Bilbao 20-08-14
Morante y “Encumbrado”, Nuñez del Cuvillo.
Ver toros es aprender a descifrar la vida y sus enigmas.
Sensibilizarse hasta percibir aquello que no se escucha ni se ve, ni se toca ni
se huele.
Esta faena de Morante es una cátedra de amor. De ese amor
que al principio nos es negado, pero que ante el empeño y la convicción de una
de las partes, la otra acaba cediendo al principio y entregándose al final…
entregándose a su manera, porque nada es perfecto y ahí radica la grandeza del
amor, en aceptar carencias y acoplar circunstancias. En adivinar lo bello, ahí
donde se esconde.
Morante se sintió con ganas, y es gracias a estas tardes,
que uno le perdona otras muchas. Es como aquel amante al que odias, porque quisieras
verlo más, y al que amas… porque a veces lo ves.
Morante salió sensible y sin prisas. Lances hermosos encajando
la quijada en el pecho, para profundizar, como si en este acto corporal, tejiera
una burbuja en la que sólo caben dos.
Cuando un torero está inspirado hay silencio en los
tendidos. Miles de almas calladas, comprendiendo el momento y pronosticando el
arte. Pacientes y respetuosas, porque algo presienten.
Y la reacción ante el milagro, la gente celebra pero con
solemnidad, como si estuvieran en una sala de conciertos. No es la celebración
bullanguera y festiva, al contario, es seria porque se tiene conciencia de lo
trascendente del momento.
Qué forma de irse haciendo del toro… de a poquito…
enamorando, conquistando, con detalles sutiles… sin atosigar.
Morante de esperas… Morante el de sólo dos gritos posibles: ¡Ratero!

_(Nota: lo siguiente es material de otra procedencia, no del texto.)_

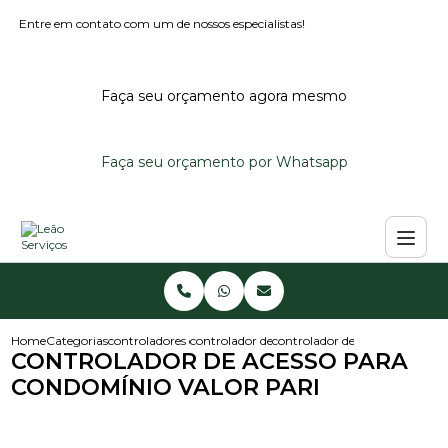
Entre em contato com um de nossos especialistas!
Faça seu orçamento agora mesmo
Faça seu orçamento por Whatsapp
Home
Categorias
controladores de acesso
controlador de acesso condominio
controlador de acesso para co
CONTROLADOR DE ACESSO PARA
CONDOMÍNIO VALOR PARI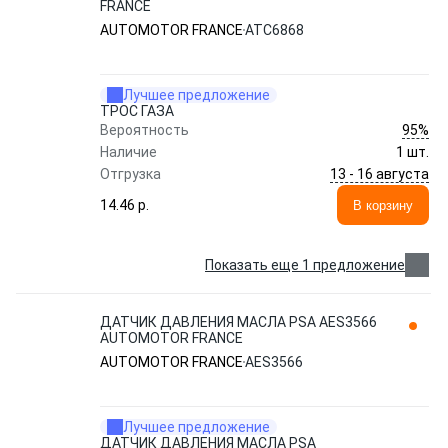
FRANCE
AUTOMOTOR FRANCE
ATC6868
Лучшее предложение
ТРОС ГАЗА
95%
Вероятность
Наличие
1 шт.
13 - 16 августа
Отгрузка
14.46 p.
В корзину
Показать еще 1 предложение
ДАТЧИК ДАВЛЕНИЯ МАСЛА PSA AES3566
AUTOMOTOR FRANCE
AUTOMOTOR FRANCE
AES3566
Лучшее предложение
ДАТЧИК ДАВЛЕНИЯ МАСЛА PSA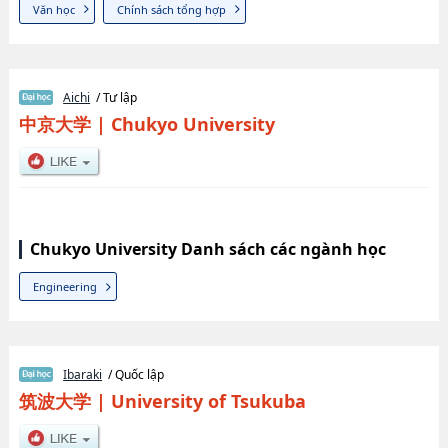
Văn học
Chính sách tổng hợp
Aichi
/ Tư lập
中京大学
|
Chukyo University
Chukyo University Danh sách các ngành học
Engineering
Ibaraki
/ Quốc lập
筑波大学
|
University of Tsukuba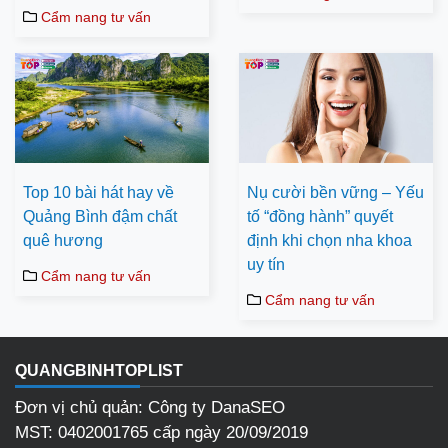
Cẩm nang tư vấn
Top 10 bài hát hay về
Nụ cười bền vững – Yếu
Quảng Bình đậm chất
tố “đồng hành” quyết
quê hương
định khi chọn nha khoa
uy tín
Cẩm nang tư vấn
Cẩm nang tư vấn
QUANGBINHTOPLIST
Đơn vị chủ quản: Công ty DanaSEO
MST: 0402001765 cấp ngày 20/09/2019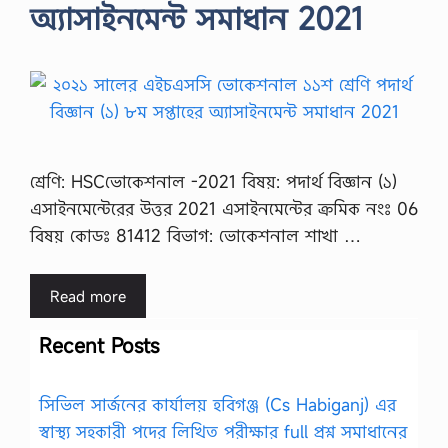
অ্যাসাইনমেন্ট সমাধান 2021
শ্রেণি: HSCভোকেশনাল -2021 বিষয়: পদার্থ বিজ্ঞান (১)
এসাইনমেন্টেরের উত্তর 2021 এসাইনমেন্টের ক্রমিক নংঃ 06
বিষয় কোডঃ 81412 বিভাগ: ভোকেশনাল শাখা …
Read more
Recent Posts
সিভিল সার্জনের কার্যালয় হবিগঞ্জ (Cs Habiganj) এর
স্বাস্থ্য সহকারী পদের লিখিত পরীক্ষার full প্রশ্ন সমাধানের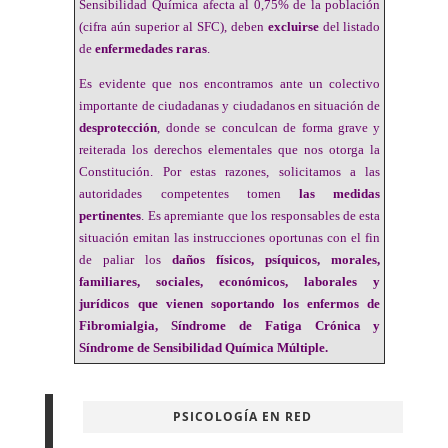
Sensibilidad Química afecta al 0,75% de la población
(cifra aún superior al SFC), deben
excluirse
del listado
de
enfermedades raras
.
Es evidente que nos encontramos ante un colectivo
importante de ciudadanas y ciudadanos en situación de
desprotección
, donde se conculcan de forma grave y
reiterada los derechos elementales que nos otorga la
Constitución. Por estas razones, solicitamos a las
autoridades competentes tomen
las medidas
pertinentes
. Es apremiante que los responsables de esta
situación emitan las instrucciones oportunas con el fin
de paliar los
daños físicos, psíquicos, morales,
familiares, sociales, económicos, laborales y
jurídicos que vienen soportando los enfermos de
Fibromialgia, Síndrome de Fatiga Crónica y
Síndrome de Sensibilidad Química Múltiple.
PSICOLOGÍA EN RED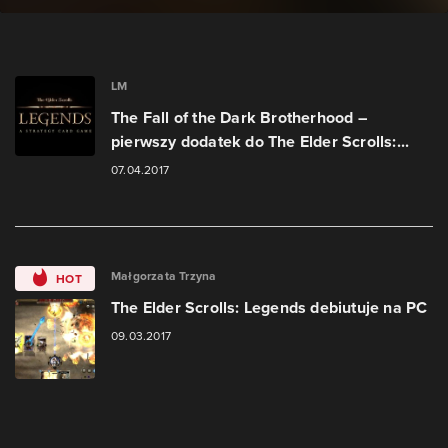
LM
The Fall of the Dark Brotherhood –
pierwszy dodatek do The Elder Scrolls:...
07.04.2017
Małgorzata Trzyna
HOT
The Elder Scrolls: Legends debiutuje na PC
09.03.2017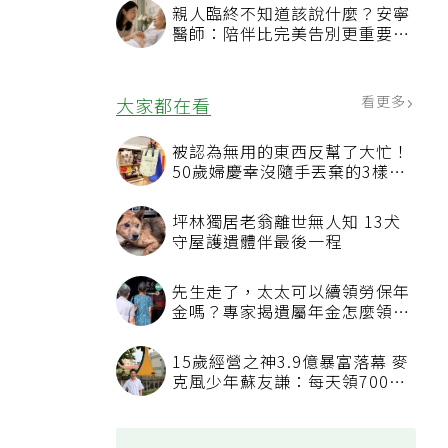
親人臨終不知道該說什麼？安寧
醫師：陪伴比完美告別更重要，
4句話值得及早說出口
看更多
大家都在看
被認為無用的東西反幫了大忙！
50歲婦慶幸沒隨手丟棄的3樣物
品
坪林獨居老翁離世無人知 13犬
守屋護遺體伴最後一程
先生走了，太太可以續領勞保年
金嗎？專家揭遺屬年金怎麼領，
看順位還要看資格
15歲經營之神3.9億暴富落幕 麥
克風少年蘇友謙：每天領700元
過日子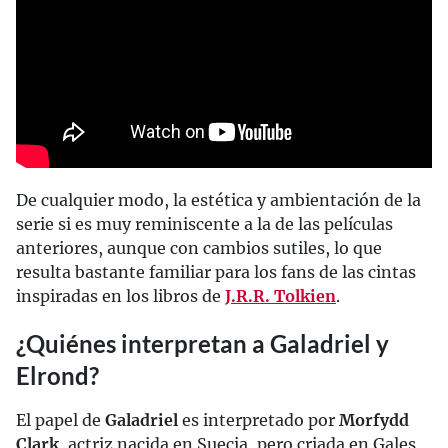
De cualquier modo, la estética y ambientación de la
serie si es muy reminiscente a la de las películas
anteriores, aunque con cambios sutiles, lo que
resulta bastante familiar para los fans de las cintas
inspiradas en los libros de
J.R.R. Tolkien
.
¿Quiénes interpretan a Galadriel y
Elrond?
El papel de
Galadriel
es interpretado por
Morfydd
Clark
, actriz nacida en Suecia, pero criada en Gales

¡Ratero! o ¡Torero! ¡Torero!
El momento más emotivo de la faena fue la muerte del toro.
Una muerte lenta, porque fue de toro bravo. Porque no se quería entregar,
porque su raza reclamaba explicaciones. Su Matador, esperando, conmovido,
sabiéndose culpable de esa agonía; y el toro, acercándose a él, como diciendo… “no
pasa nada, porque ese es mi destino, porque no hay nada que perdonar, porque le
diste sentido a mi existencia…” y el otro, acaricia su testuz y lo acompaña
hasta la muerte, sin presiones, concediéndole su tiempo, enternecido, en
silencio, poniendo su mano con dulzura en su cabeza, como quien acompaña a un
amigo a morir. Morante vierte lágrimas por el amigo muerto en la batalla en la
que ambos lucharon.
En esos momentos, entre la vida y la muerte, es
donde se dice todo lo que no se ha dicho, pendientes, perdones, los “te quiero”…
donde se rubrican las improntas y se confiesan los secretos.